In the classification task, we saw that the key for obtaining the best predictions was by the precinct number, as it was a polignomically sepparable variable which allowed us to obtain nearly perfect predictions. However, it may seem pretty ovbious that this classifiers will have issues making this predictions if we removed this variable. This is what we are going to experiment here, we are going to see if classification methods ensembles are capable to deal with this issue.

In [None]:
dataroc_2 = trainClassification_EnsemblesCV(X_Scaled[["Month", "Offense", "Law_Code","Age", "Sex", "Race"]],Y_Encoded, 5, "Borough")

In [None]:
plot_roc_curves_CV(dataroc_2,[0], le_BOROUGH, ['AdaBoost', 'Gradient Boost', 'Stacking', 'Bagging'])

## WRITTEN TASK A
Translate this sentence from the notebook excerpt into Spanish: "This is what we are going to experiment here, we are going to see if classification methods ensembles are capable to deal with this issue."
## WRITTEN TASK B
From the notebook excerpt, write out the passage starting with "In the classification" and going on through "Boost', 'Stacking', 'Bagging'])", character for character.
Work only from the notebook excerpt.

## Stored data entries
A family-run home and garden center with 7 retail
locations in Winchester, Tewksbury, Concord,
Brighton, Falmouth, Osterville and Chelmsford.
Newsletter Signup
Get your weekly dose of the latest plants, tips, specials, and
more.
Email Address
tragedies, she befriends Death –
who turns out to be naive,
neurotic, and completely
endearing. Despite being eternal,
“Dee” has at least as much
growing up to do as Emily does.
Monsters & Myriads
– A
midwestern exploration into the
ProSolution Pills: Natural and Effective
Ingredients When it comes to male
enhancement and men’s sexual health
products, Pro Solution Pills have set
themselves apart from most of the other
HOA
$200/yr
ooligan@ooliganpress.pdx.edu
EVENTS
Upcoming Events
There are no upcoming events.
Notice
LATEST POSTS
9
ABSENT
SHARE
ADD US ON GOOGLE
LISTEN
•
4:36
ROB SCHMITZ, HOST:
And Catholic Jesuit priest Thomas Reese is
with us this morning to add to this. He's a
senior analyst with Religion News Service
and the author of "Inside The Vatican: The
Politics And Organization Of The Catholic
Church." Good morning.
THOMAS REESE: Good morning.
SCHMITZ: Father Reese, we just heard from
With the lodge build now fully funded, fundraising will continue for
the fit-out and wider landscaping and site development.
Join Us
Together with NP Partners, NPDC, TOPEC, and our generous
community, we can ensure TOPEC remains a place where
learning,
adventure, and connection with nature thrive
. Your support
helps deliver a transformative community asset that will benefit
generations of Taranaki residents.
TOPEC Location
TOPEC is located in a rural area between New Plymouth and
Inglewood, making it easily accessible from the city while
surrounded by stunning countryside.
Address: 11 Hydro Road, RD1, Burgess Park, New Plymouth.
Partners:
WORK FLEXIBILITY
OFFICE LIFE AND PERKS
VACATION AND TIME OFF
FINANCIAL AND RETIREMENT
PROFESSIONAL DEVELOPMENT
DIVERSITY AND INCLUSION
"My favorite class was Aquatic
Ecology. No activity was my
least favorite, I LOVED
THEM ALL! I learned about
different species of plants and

## WRITTEN REPLY A
Esto es lo que vamos a experimentar aquí: vamos a ver si los ensambles de métodos de clasificación son capaces de resolver este problema.

## WRITTEN REPLY B
In the classification task, we saw that the key for obtaining the best predictions was by the precinct number, as it was a polignomically sepparable variable which allowed us to obtain nearly perfect predictions. However, it may seem pretty ovbious that this classifiers will have issues making this predictions if we removed this variable. This is what we are going to experiment here, we are going to see if classification methods ensembles are capable to deal with this issue.

In [None]:
dataroc_2 = trainClassification_EnsemblesCV(X_Scaled[["Month", "Offense", "Law_Code","Age", "Sex", "Race"]],Y_Encoded, 5, "Borough")

In [None]:
plot_roc_curves_CV(dataroc_2,[0], le_BOROUGH, ['AdaBoost', 'Gradient Boost', 'Stacking', 'Bagging'])